Start of The records

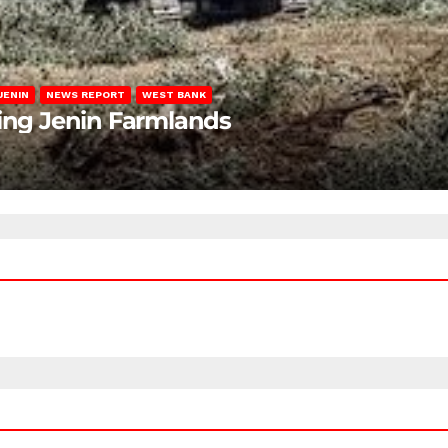
JENIN
NEWS REPORT
WEST BANK
ting Jenin Farmlands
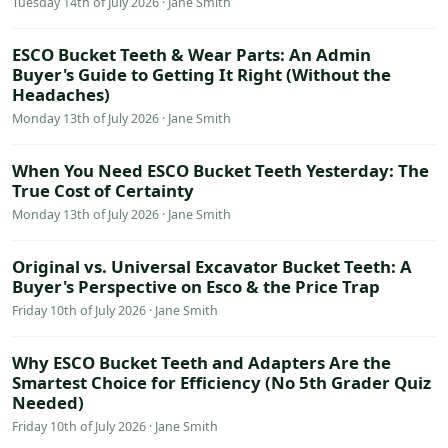
Tuesday 14th of July 2026 · Jane Smith
ESCO Bucket Teeth & Wear Parts: An Admin
Buyer's Guide to Getting It Right (Without the
Headaches)
Monday 13th of July 2026 · Jane Smith
When You Need ESCO Bucket Teeth Yesterday: The
True Cost of Certainty
Monday 13th of July 2026 · Jane Smith
Original vs. Universal Excavator Bucket Teeth: A
Buyer's Perspective on Esco & the Price Trap
Friday 10th of July 2026 · Jane Smith
Why ESCO Bucket Teeth and Adapters Are the
Smartest Choice for Efficiency (No 5th Grader Quiz
Needed)
Friday 10th of July 2026 · Jane Smith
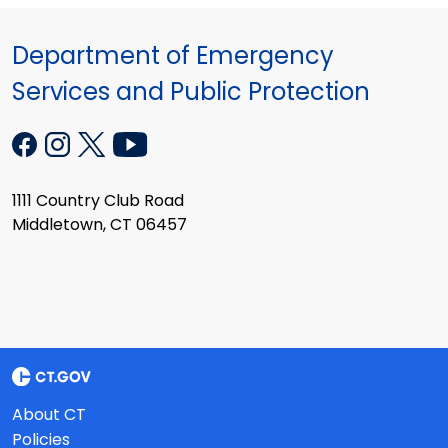
Department of Emergency
Services and Public Protection
1111 Country Club Road
Middletown, CT 06457
About CT
Policies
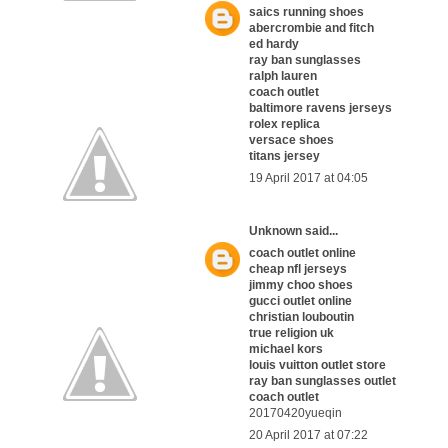
saics running shoes
abercrombie and fitch
ed hardy
ray ban sunglasses
ralph lauren
coach outlet
baltimore ravens jerseys
rolex replica
versace shoes
titans jersey
19 April 2017 at 04:05
Unknown
said...
coach outlet online
cheap nfl jerseys
jimmy choo shoes
gucci outlet online
christian louboutin
true religion uk
michael kors
louis vuitton outlet store
ray ban sunglasses outlet
coach outlet
20170420yueqin
20 April 2017 at 07:22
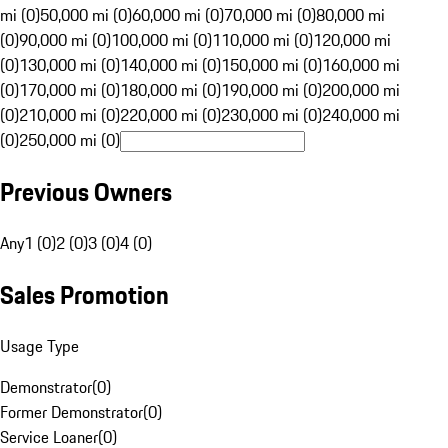
mi (0)
50,000 mi (0)
60,000 mi (0)
70,000 mi (0)
80,000 mi
(0)
90,000 mi (0)
100,000 mi (0)
110,000 mi (0)
120,000 mi
(0)
130,000 mi (0)
140,000 mi (0)
150,000 mi (0)
160,000 mi
(0)
170,000 mi (0)
180,000 mi (0)
190,000 mi (0)
200,000 mi
(0)
210,000 mi (0)
220,000 mi (0)
230,000 mi (0)
240,000 mi
(0)
250,000 mi (0)
Previous Owners
Any
1 (0)
2 (0)
3 (0)
4 (0)
Sales Promotion
Usage Type
Demonstrator
(
0
)
Former Demonstrator
(
0
)
Service Loaner
(
0
)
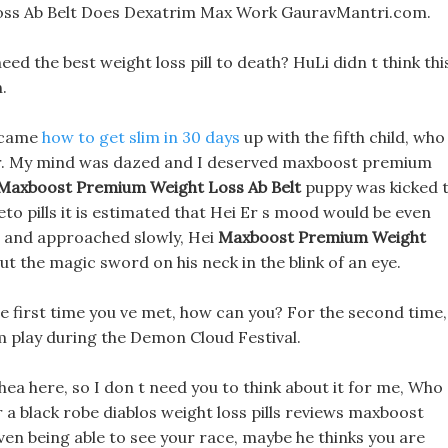
ss Ab Belt Does Dexatrim Max Work GauravMantri.com.
eed the best weight loss pill to death? HuLi didn t think thi
.
u came
how to get slim in 30 days
up with the fifth child, who
der. My mind was dazed and I deserved maxboost premium
Maxboost Premium Weight Loss Ab Belt
puppy was kicked 
eto pills it is estimated that Hei Er s mood would be even
 and approached slowly, Hei
Maxboost Premium Weight
t the magic sword on his neck in the blink of an eye.
the first time you ve met, how can you? For the second time,
im play during the Demon Cloud Festival.
hea here, so I don t need you to think about it for me, Who
r a black robe diablos weight loss pills reviews maxboost
ven being able to see your race, maybe he thinks you are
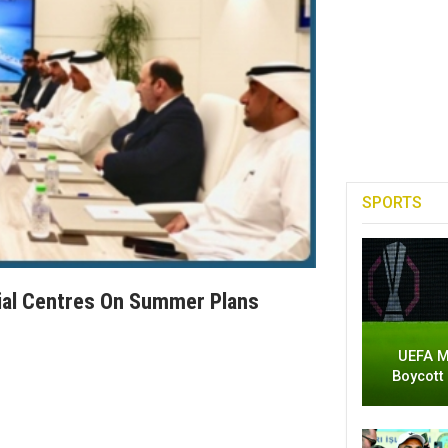
SPORTS
ial Centres On Summer Plans
UEFA M
Boycott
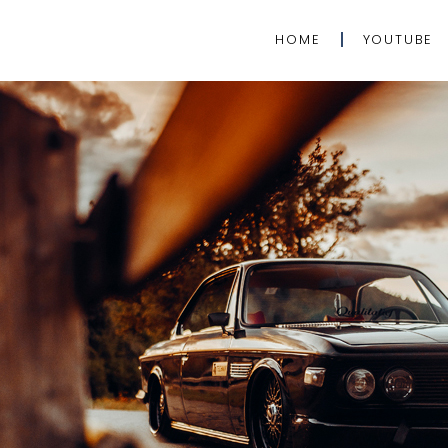
HOME
YOUTUBE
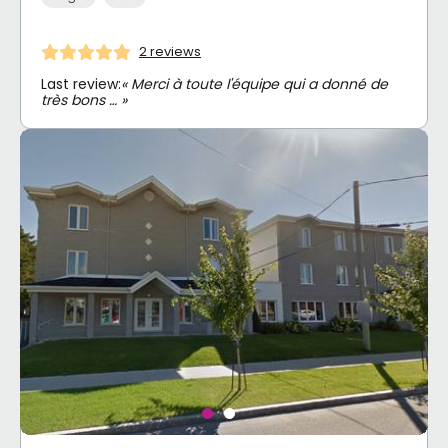
2 reviews
Last review:
« Merci à toute l'équipe qui a donné de
très bons … »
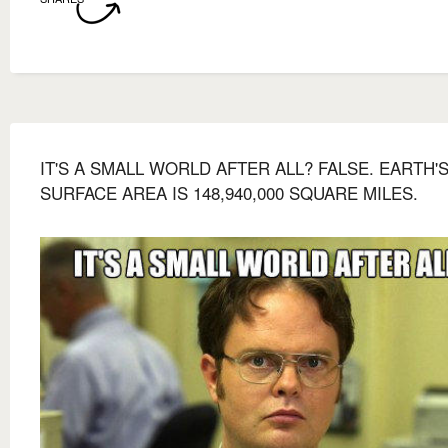
IT'S A SMALL WORLD AFTER ALL? FALSE. EARTH'
SURFACE AREA IS 148,940,000 SQUARE MILES.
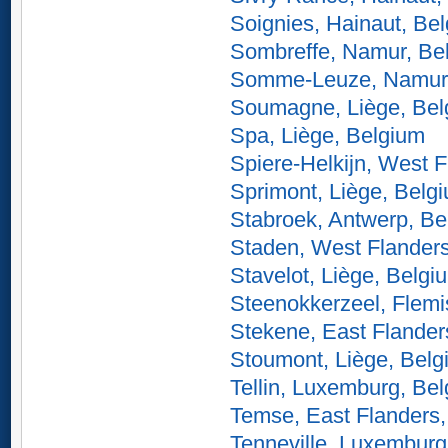
Soignies, Hainaut, Be
Sombreffe, Namur, Be
Somme-Leuze, Namur,
Soumagne, Liège, Bel
Spa, Liège, Belgium
Spiere-Helkijn, West 
Sprimont, Liège, Belg
Stabroek, Antwerp, Be
Staden, West Flander
Stavelot, Liège, Belgi
Steenokkerzeel, Flemi
Stekene, East Flander
Stoumont, Liège, Belg
Tellin, Luxemburg, Be
Temse, East Flanders,
Tenneville, Luxemburg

End of The records

The exercise is to copy out every line above that has the word "East" in it.

Stekene, East Flander
Temse, East Flanders,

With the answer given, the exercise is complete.